I have three 10X runs. If I merge them with CreateSeuratObject()
, this is the distribution of genes detected for each run (batch) (nFeatures_RNA).
If I integrate them, using hvg approach or sctransform approach. (Showing sctransform based integration below)
library(sctransform)
su.list <- SplitObject(su,split.by="orig.ident")
for (i in 1:length(su.list)) {
su.list[[i]] <- SCTransform(su.list[[i]],return.only.var.genes=F,vars.to.regress=c("mito_percent","S.Score","G2M.Score"))
}
su.features <- SelectIntegrationFeatures(su.list,nfeatures=3000)
su.list <- Seurat::PrepSCTIntegration(su.list,anchor.features=su.features)
su.anchors <- FindIntegrationAnchors(object.list=su.list,normalization.method="SCT",anchor.features=su.features)
su <- IntegrateData(anchorset=su.anchors,normalization.method="SCT")
I get this gene distribution for each run. Number of genes have now been recalculated based on the 'integrated' assay containing 3000 genes.
Now, is this a batch effect? How would I correct for this?
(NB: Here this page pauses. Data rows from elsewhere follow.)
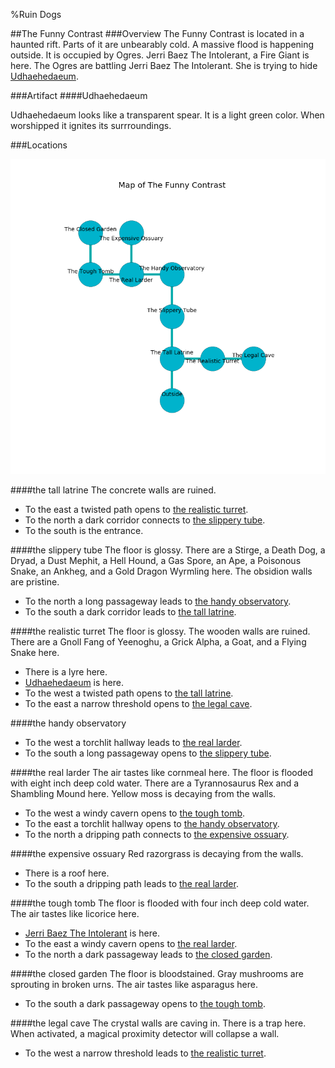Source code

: %Ruin Dogs

##The Funny Contrast
###Overview
The Funny Contrast is located in a haunted rift. Parts of it are unbearably cold. A massive flood is happening outside. It is occupied by Ogres. <a name="Jerri-Baez-The-Intolerant"></a>Jerri Baez The Intolerant, a Fire Giant is here. The Ogres are battling Jerri Baez The Intolerant. She  is trying to hide [Udhaehedaeum](#Udhaehedaeum). 



###Artifact
####<a name="Udhaehedaeum"></a>Udhaehedaeum


Udhaehedaeum looks like a transparent spear. It is a light green color. When worshipped it ignites its surrroundings. 





###Locations


![](../v2/images/The-Funny-Contrast.png)

####<a name="the-tall-latrine"></a>the tall latrine
The concrete walls are ruined. 



* To the east a twisted path opens to [the realistic turret](#the-realistic-turret).
* To the north a dark corridor connects to [the slippery tube](#the-slippery-tube).
* To the south is the entrance.


####<a name="the-slippery-tube"></a>the slippery tube
The floor is glossy. There are a Stirge, a Death Dog, a Dryad, a Dust Mephit, a Hell Hound, a Gas Spore, an Ape, a Poisonous Snake, an Ankheg, and a Gold Dragon Wyrmling here. The obsidion walls are pristine. 



* To the north a long passageway leads to [the handy observatory](#the-handy-observatory).
* To the south a dark corridor leads to [the tall latrine](#the-tall-latrine).


####<a name="the-realistic-turret"></a>the realistic turret
The floor is glossy. The wooden walls are ruined. There are a Gnoll Fang of Yeenoghu, a Grick Alpha, a Goat, and a Flying Snake here. 



* There is a lyre here.
* [Udhaehedaeum](#Udhaehedaeum) is here.
* To the west a twisted path opens to [the tall latrine](#the-tall-latrine).
* To the east a narrow threshold opens to [the legal cave](#the-legal-cave).


####<a name="the-handy-observatory"></a>the handy observatory




* To the west a torchlit hallway leads to [the real larder](#the-real-larder).
* To the south a long passageway opens to [the slippery tube](#the-slippery-tube).


####<a name="the-real-larder"></a>the real larder
The air tastes like cornmeal here. The floor is flooded with eight inch deep cold water. There are a Tyrannosaurus Rex and a Shambling Mound here. Yellow moss is decaying from the walls. 



* To the west a windy cavern opens to [the tough tomb](#the-tough-tomb).
* To the east a torchlit hallway opens to [the handy observatory](#the-handy-observatory).
* To the north a dripping path connects to [the expensive ossuary](#the-expensive-ossuary).


####<a name="the-expensive-ossuary"></a>the expensive ossuary
Red razorgrass is decaying from the walls. 



* There is a roof here.
* To the south a dripping path leads to [the real larder](#the-real-larder).


####<a name="the-tough-tomb"></a>the tough tomb
The floor is flooded with four inch deep cold water. The air tastes like licorice here. 



* [Jerri Baez The Intolerant](#Jerri-Baez-The-Intolerant) is here.
* To the east a windy cavern opens to [the real larder](#the-real-larder).
* To the north a dark passageway leads to [the closed garden](#the-closed-garden).


####<a name="the-closed-garden"></a>the closed garden
The floor is bloodstained. Gray mushrooms are sprouting in broken urns. The air tastes like asparagus here. 



* To the south a dark passageway opens to [the tough tomb](#the-tough-tomb).


####<a name="the-legal-cave"></a>the legal cave
The crystal walls are caving in. There is a trap here. When activated, a magical proximity detector will collapse a wall. 



* To the west a narrow threshold leads to [the realistic turret](#the-realistic-turret).


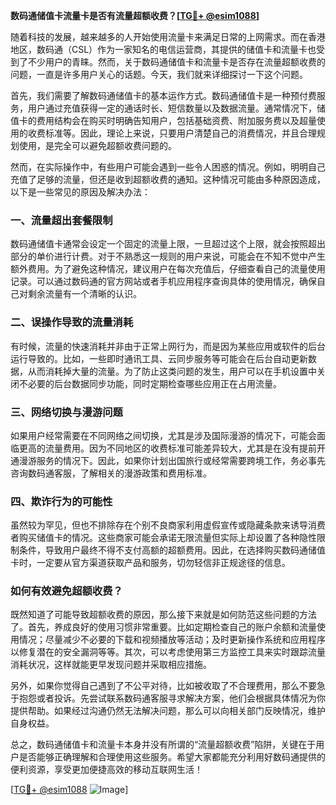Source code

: **数码通储值卡流量卡是否有流量超额收费？[[TG💪+ @esim1088](https://t.me/s/esim1088)]**

随着科技的发展，越来越多的人开始使用流量卡来满足日常的上网需求。而在香港地区，数码通（CSL）作为一家知名的电信运营商，其提供的储值卡和流量卡也受到了不少用户的青睐。然而，关于数码通储值卡和流量卡是否存在流量超额收费的问题，一直是许多用户关心的话题。今天，我们就来详细探讨一下这个问题。

首先，我们需要了解数码通储值卡的基本运作方式。数码通储值卡是一种预付费服务，用户通过充值获得一定的通话时长、短信数量以及数据流量。通常情况下，储值卡的费用结构会在购买时明确告知用户，包括基础资费、附加服务费以及超量使用的收费标准等。因此，理论上来说，只要用户清楚自己的消费情况，并且合理规划使用，是完全可以避免超额收费问题的。

然而，在实际操作中，有些用户可能会遇到一些令人困惑的情况。例如，明明自己充值了足够的流量，但还是收到超额收费的通知。这种情况可能由多种原因造成，以下是一些常见的原因及解决办法：

### 一、流量超出套餐限制

数码通储值卡通常会设定一个固定的流量上限，一旦超过这个上限，就会按照超出部分的单价进行计费。对于不熟悉这一规则的用户来说，可能会在不知不觉中产生额外费用。为了避免这种情况，建议用户在每次充值后，仔细查看自己的流量使用记录。可以通过数码通的官方网站或者手机应用程序查询具体的使用情况，确保自己对剩余流量有一个清晰的认识。

### 二、误操作导致的流量消耗

有时候，流量的快速消耗并非由于正常上网行为，而是因为某些应用或软件的后台运行导致的。比如，一些即时通讯工具、云同步服务等可能会在后台自动更新数据，从而消耗掉大量的流量。为了防止这类问题的发生，用户可以在手机设置中关闭不必要的后台数据同步功能，同时定期检查哪些应用正在占用流量。

### 三、网络切换与漫游问题

如果用户经常需要在不同网络之间切换，尤其是涉及国际漫游的情况下，可能会面临更高的流量费用。因为不同地区的收费标准可能差异较大，尤其是在没有提前开通漫游服务的情况下。因此，如果你计划出国旅行或经常需要跨境工作，务必事先咨询数码通客服，了解相关的漫游政策和费用标准。

### 四、欺诈行为的可能性

虽然较为罕见，但也不排除存在个别不良商家利用虚假宣传或隐藏条款来诱导消费者购买储值卡的情况。这些商家可能会承诺无限流量但实际上却设置了各种隐性限制条件，导致用户最终不得不支付高额的超额费用。因此，在选择购买数码通储值卡时，一定要从官方渠道获取产品和服务，切勿轻信非正规途径的信息。

### 如何有效避免超额收费？

既然知道了可能导致超额收费的原因，那么接下来就是如何防范这些问题的方法了。首先，养成良好的使用习惯非常重要。比如定期检查自己的账户余额和流量使用情况；尽量减少不必要的下载和视频播放等活动；及时更新操作系统和应用程序以修复潜在的安全漏洞等等。其次，可以考虑使用第三方监控工具来实时跟踪流量消耗状况，这样就能更早发现问题并采取相应措施。

另外，如果你觉得自己遇到了不公平对待，比如被收取了不合理费用，那么不要急于抱怨或者投诉。先尝试联系数码通客服寻求解决方案，他们会根据具体情况为你提供帮助。如果经过沟通仍然无法解决问题，那么可以向相关部门反映情况，维护自身权益。

总之，数码通储值卡和流量卡本身并没有所谓的“流量超额收费”陷阱，关键在于用户是否能够正确理解和合理使用这些服务。希望大家都能充分利用好数码通提供的便利资源，享受更加便捷高效的移动互联网生活！

[[TG💪+ @esim1088](https://t.me/s/esim1088) ![Image](https://i.postimg.cc/4NQfJmqS/Snipaste-2025-05-13-00-14-12.png)]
Should I run sctransform()
or NormalizeData()
again using 'vars.to.regress' on 'integrated' assay? Similarily, how would I corrected for mito_percent, cell cycle etc in an integration workflow? Should I regress them before or after integration?
Thanks.
Something is wrong. nFeatures_RNA does not get modified by either
sctransform()
orNormalizeData()
. Additionally, notice that the number of genes drops for each of your batches. You are doing something else besides integration between the first and second plot. You should check that the size of your Seurat object is the same before and after. You should also post the exact commands you used.I also had the feeling something is wrong. Then, I have looked into it and I don't see anything obviously wrong. So, in the first plot, I use nFeatures_RNA, In the second plot, I manually recalculate num of genes detected from 'integrated' assay using
colSums(GetAssayData(su,assay="integrated")>0)
. 'nFeatures_SCT' also does not have this change in distribution since RNA assay and SCT assay both have all the initial set of genes. 'Integrated' only retains 2000 genes by default. I have changed it to 3000 in my case.I suspected something wrong in the sctransform based integration workflow, so I tried the hvg based integration workflow and the integrate assay looks similar in distribution.
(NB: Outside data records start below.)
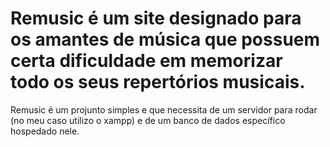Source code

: # Remusic é um site designado para os amantes de música que possuem certa dificuldade em memorizar todo os seus repertórios musicais.
Remusic é um projunto simples e que necessita de um servidor para rodar (no meu caso utilizo o xampp) e de um banco de dados específico hospedado nele. 
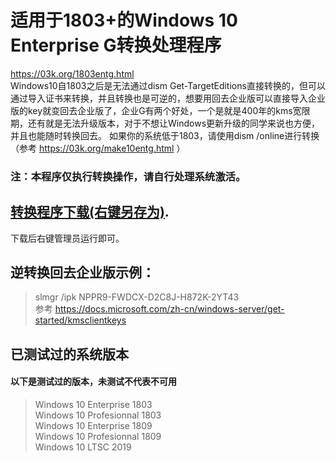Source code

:# 适用于1803+的Windows 10 Enterprise G转换处理程序
https://03k.org/1803entg.html  
Windows10自1803之后是无法通过dism Get-TargetEditions直接转换的，但可以通过导入证书来转换，并且转换也是可逆的，想要用回去企业版可以直接导入企业版的key就变回去企业版了，企业G有两个好处，一个是就是400年的kms宽限期，还有就是无法升级版本，对于不想让Windows更新升级的同学来说也方便，并且也能随时转换回去。
如果你的系统低于1803，请使用dism /online进行转换（参考 https://03k.org/make10entg.html ）
### 注：本程序仅执行转换操作，请自行处理系统激活。
## [转换程序下载(右键另存为)](https://raw.githubusercontent.com/lixuy/EnterpriseGconvert/master/EnterpriseGconvert.cmd).

下载后右键管理员运行即可。

## 逆转换回去企业版示例：
>slmgr /ipk NPPR9-FWDCX-D2C8J-H872K-2YT43  
参考 https://docs.microsoft.com/zh-cn/windows-server/get-started/kmsclientkeys  
## 已测试过的系统版本  
#### 以下是测试过的版本，未测试不代表不可用
>Windows 10 Enterprise 1803  
Windows 10 Profesionnal 1803  
Windows 10 Enterprise 1809  
Windows 10 Profesionnal 1809  
Windows 10 LTSC 2019  
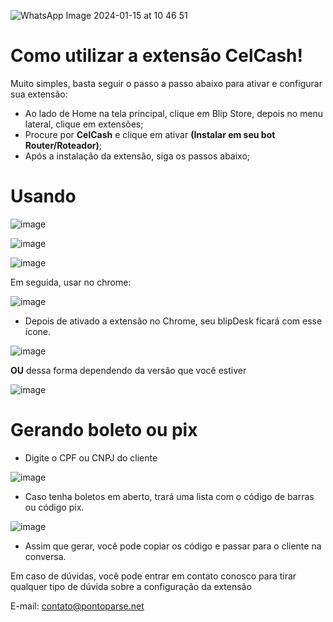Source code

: ![WhatsApp Image 2024-01-15 at 10 46 51](https://github.com/Wilkor/doc-plugin-agenda/assets/34819624/1e478593-7bd6-42bf-95b7-894c3f966916)


# Como utilizar a extensão CelCash!


Muito simples, basta seguir o passo a passo abaixo para ativar e configurar sua extensão:

 - Ao lado de Home na tela principal, clique em Blip Store, depois no menu lateral, clique em extensões;
 - Procure por **CelCash** e clique em ativar **(Instalar em seu bot Router/Roteador)**;
 - Após a instalação da extensão, siga os passos abaixo;
 
 # Usando

 ![image](https://github.com/Wilkor/doc-plugin-cel_cash/assets/34819624/7863d55f-f7e5-4296-9372-bdcaeaa0326f)

![image](https://github.com/Wilkor/doc-plugin-cel_cash/assets/34819624/7fa80f35-4f0d-45b9-a65d-25c7fedfebcc)


![image](https://github.com/Wilkor/doc-plugin-cel_cash/assets/34819624/fdfc3b2c-e36f-4469-9263-acebe2a00219)


   Em seguida, usar no chrome:
   
   ![image](https://user-images.githubusercontent.com/34819624/208984825-6bb8e412-70f9-4d92-852b-90510b0ba778.png)


  - Depois de ativado a extensão no Chrome, seu blipDesk ficará com esse ícone.
  
  ![image](https://user-images.githubusercontent.com/34819624/208979059-2e8abae9-c1ae-4d9b-ba2c-4dfea2de5df2.png)

  **OU** dessa forma dependendo da versão que você estiver
  
![image](https://github.com/Wilkor/doc-plugin-cel_cash/assets/34819624/af38b36b-73f5-4a08-a6d6-bc4b6d3ac820)

 # Gerando boleto ou pix

 - Digite o CPF ou CNPJ do cliente
   
![image](https://github.com/Wilkor/doc-plugin-cel_cash/assets/34819624/a7075607-79da-485e-a7e5-230842c34121)


- Caso tenha boletos em aberto, trará uma lista com o código de barras ou código pix.

![image](https://github.com/Wilkor/doc-plugin-cel_cash/assets/34819624/684a517f-b3f7-4eb7-b071-dbc358e24b42)

- Assim que gerar, você pode copiar os código e passar para o cliente na conversa. 

Em caso de dúvidas, você pode entrar em contato conosco para tirar qualquer tipo de dúvida sobre a configuração da extensão

E-mail: contato@pontoparse.net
So, during the integration step where 3000 cells are selected, somehow it must be picking cells with lower number of genes detected for sample 1 and 2.
colSums(GetAssayData(su,assay="integrated")>0)
does not give you number of detected genes. It gives you the number of detected genes that were used for the integrated analysis. In your case, batch 3 has higher expression of those genes.